# Poodle Picture Contest



## T o d d (Sep 25, 2007)

Contest will be voted upon by members here in a poll on Jan 10th.

The contest is:
- Your poodle and snow, and for those w/out snow available substitute playing in the water or rain :cyclops:

If you have an idea for a contest let me know 
You can post 3 pictures to choose from in the voting.


----------



## mercymoon (Aug 29, 2008)

I guess that leaves me out...no snow and no pictures in water or rain!
I will happily vote though.


----------



## T o d d (Sep 25, 2007)

mercymoon said:


> I guess that leaves me out...no snow and no pictures in water or rain!
> I will happily vote though.


LOL sorry.

Get a hose? haha just kidding.

Help us/me figure out some other picture ideas so you and more can participate


----------



## mercymoon (Aug 29, 2008)

ToddW said:


> LOL sorry.
> 
> Get a hose? haha just kidding.
> 
> Help us/me figure out some other picture ideas so you and more can participate



No hose here either Todd, I accidently ran over it with the lawn 
mower a while back, LMAO! :lol:

If I think of a picture idea, I will let you know.


----------



## WonderPup (Oct 26, 2008)

mercymoon said:


> No hose here either Todd, I accidently ran over it with the lawn
> mower a while back, LMAO! :lol:
> 
> If I think of a picture idea, I will let you know.


ROFL, Thats funny. 
Hey, it takes to long to re-bath jazz and dry... sooo noooooo I'm not gonna let her go play in the rain (though there are plenty of chances for it her in FLA). 

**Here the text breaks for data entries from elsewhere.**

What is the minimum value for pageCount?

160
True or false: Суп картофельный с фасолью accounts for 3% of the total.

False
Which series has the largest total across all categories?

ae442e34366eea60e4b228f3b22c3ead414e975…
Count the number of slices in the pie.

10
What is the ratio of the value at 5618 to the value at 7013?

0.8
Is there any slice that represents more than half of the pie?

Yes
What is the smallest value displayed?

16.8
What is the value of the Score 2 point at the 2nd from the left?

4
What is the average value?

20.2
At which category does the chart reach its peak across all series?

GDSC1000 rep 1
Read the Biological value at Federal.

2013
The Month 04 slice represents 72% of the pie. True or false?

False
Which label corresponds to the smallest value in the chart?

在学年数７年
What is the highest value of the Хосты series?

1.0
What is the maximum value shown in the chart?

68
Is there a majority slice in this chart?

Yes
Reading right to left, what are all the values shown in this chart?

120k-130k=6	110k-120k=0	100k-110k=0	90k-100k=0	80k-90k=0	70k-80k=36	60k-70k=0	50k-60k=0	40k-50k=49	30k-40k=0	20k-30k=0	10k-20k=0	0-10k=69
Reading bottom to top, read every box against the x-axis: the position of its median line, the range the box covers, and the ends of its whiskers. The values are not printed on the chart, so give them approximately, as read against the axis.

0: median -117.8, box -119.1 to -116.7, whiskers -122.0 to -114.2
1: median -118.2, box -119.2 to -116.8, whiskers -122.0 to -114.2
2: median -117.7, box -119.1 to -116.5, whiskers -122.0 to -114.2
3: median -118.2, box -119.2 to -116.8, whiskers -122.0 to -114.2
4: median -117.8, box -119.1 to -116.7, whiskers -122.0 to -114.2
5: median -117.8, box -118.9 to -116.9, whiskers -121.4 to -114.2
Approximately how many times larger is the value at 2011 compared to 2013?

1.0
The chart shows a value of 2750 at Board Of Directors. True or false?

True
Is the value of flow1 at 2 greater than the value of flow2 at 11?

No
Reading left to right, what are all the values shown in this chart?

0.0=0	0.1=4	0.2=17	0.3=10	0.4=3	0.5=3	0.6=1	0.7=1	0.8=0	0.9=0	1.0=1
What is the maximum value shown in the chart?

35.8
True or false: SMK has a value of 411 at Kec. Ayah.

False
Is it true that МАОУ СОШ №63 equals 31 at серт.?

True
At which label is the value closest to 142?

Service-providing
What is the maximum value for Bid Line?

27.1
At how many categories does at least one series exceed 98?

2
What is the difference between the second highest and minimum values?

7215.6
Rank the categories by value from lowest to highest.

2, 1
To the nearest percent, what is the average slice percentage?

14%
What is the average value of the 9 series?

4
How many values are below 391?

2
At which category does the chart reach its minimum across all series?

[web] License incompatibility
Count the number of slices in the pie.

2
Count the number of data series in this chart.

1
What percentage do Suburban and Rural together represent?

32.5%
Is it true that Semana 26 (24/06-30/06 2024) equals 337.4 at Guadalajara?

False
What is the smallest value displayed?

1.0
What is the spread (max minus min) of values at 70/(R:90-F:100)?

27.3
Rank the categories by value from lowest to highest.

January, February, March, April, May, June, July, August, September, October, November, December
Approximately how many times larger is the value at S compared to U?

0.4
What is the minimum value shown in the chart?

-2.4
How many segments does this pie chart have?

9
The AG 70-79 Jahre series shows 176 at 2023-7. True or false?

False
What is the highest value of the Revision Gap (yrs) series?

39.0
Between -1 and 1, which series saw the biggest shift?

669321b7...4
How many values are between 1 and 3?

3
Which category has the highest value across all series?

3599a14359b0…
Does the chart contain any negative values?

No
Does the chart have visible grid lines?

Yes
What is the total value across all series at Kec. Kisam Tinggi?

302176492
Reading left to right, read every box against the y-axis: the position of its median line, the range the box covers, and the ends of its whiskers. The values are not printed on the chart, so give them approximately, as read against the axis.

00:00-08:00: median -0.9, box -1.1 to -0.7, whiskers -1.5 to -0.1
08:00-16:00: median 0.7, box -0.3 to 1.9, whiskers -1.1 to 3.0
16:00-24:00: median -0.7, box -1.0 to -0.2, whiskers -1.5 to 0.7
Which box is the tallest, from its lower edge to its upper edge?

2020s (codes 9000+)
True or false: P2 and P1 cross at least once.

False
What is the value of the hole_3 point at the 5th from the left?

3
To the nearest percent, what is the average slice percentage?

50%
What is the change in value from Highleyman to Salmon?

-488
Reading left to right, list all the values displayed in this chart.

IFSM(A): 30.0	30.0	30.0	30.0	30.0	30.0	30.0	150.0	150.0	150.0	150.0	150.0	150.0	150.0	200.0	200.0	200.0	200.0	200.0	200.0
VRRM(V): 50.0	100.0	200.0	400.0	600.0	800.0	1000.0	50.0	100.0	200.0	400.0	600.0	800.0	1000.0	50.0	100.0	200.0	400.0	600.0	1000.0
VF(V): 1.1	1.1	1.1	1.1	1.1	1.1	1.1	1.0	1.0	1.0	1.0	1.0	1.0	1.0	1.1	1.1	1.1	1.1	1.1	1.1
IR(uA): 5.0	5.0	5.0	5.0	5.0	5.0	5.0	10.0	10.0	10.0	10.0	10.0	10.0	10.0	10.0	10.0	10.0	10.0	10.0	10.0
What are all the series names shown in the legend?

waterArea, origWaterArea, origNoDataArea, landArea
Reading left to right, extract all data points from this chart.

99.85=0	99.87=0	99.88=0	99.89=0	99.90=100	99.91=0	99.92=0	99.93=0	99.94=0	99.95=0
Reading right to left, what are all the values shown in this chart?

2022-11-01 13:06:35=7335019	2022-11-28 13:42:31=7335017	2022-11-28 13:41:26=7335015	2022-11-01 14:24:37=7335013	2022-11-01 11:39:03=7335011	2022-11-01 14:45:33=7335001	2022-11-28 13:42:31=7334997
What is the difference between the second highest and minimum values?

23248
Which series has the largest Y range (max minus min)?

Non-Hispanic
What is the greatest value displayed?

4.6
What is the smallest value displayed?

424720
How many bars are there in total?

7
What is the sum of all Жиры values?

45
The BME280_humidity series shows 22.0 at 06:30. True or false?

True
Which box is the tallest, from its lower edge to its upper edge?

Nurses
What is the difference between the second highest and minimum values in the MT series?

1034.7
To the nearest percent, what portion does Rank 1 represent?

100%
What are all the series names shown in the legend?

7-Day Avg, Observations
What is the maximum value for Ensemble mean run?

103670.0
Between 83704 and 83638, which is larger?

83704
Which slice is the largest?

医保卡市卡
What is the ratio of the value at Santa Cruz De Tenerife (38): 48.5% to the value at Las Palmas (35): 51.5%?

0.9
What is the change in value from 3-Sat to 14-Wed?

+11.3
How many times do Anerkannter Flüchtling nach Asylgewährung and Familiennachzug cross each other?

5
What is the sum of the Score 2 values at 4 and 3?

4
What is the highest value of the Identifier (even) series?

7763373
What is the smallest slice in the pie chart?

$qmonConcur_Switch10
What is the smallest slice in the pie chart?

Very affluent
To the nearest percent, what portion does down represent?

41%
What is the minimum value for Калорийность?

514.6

How about bath pictures for the next contest? I could manage that one


----------



## mercymoon (Aug 29, 2008)

WonderPup said:


> ROFL, Thats funny.
> Hey, it takes to long to re-bath jazz and dry... sooo noooooo I'm not gonna let her go play in the rain (though there are plenty of chances for it her in FLA).
> 
> How about bath pictures for the next contest? I could manage that one



Now there's an idea...bath pictures would be funny, Scooter looks
like a drowned rat, LMAO! :rofl:


----------



## T o d d (Sep 25, 2007)

Bath pictures is great for next round :cyclops:


----------



## WonderPup (Oct 26, 2008)

Whooo a bright idea even on my day off, fantastic. LoL.


----------



## Pamela (Sep 9, 2008)

ToddW said:


> Contest will be voted upon by members here in a poll on Jan 10th.
> 
> The contest is:
> - Your poodle and snow, and for those w/out snow available substitute playing in the water or rain :cyclops:
> ...


Todd do you have snow? lets see a pic of Moose in the snow!:whoo:


----------



## Pamela (Sep 9, 2008)

snow contest pictures!


----------



## tannerokeefe (Dec 14, 2008)

How about poodles in action outside!! The picture must contain the poo(of course) outside somewhere playing or sitting pretty! Poodles in Nature....digging, playing in snow, swimming, smelling flowers, playing ball, romping, etc.


----------



## T o d d (Sep 25, 2007)

That's a great idea too.
Yes we have some snow still warmed up a lot last week or so.

Pics of Moose coming


----------



## CurlyDog (Aug 20, 2008)

Here's Max in the snow.


----------



## tannerokeefe (Dec 14, 2008)

I have a contest idea.........lets see which one of us looks most like our poodle!! :bootyshake:


----------



## SECRETO (Aug 20, 2008)

Ha ha....that sounds better to me. 

It doesn't snow where I live and Im not trying to get Eli soaked in the rain. Its just too cold for that. I'll happily vote but there isn't much competition yet.


----------



## tannerokeefe (Dec 14, 2008)

we havent had much snow here either this year, and like PP have said it is much too cold to play in the rain/water!


----------



## tannerokeefe (Dec 14, 2008)

vote tomorrow?? there is only three pics to chose from!!


----------



## mercymoon (Aug 29, 2008)

I'm all ready for the bath picture contest- got some pictures today, LOL! :tongue:


----------



## tannerokeefe (Dec 14, 2008)

well, this was a duzy!!:tongue:


----------



## roxy25 (Dec 18, 2008)

This leaves me out also its 80 degrees here in southern CA lol no snow and no rain ........


----------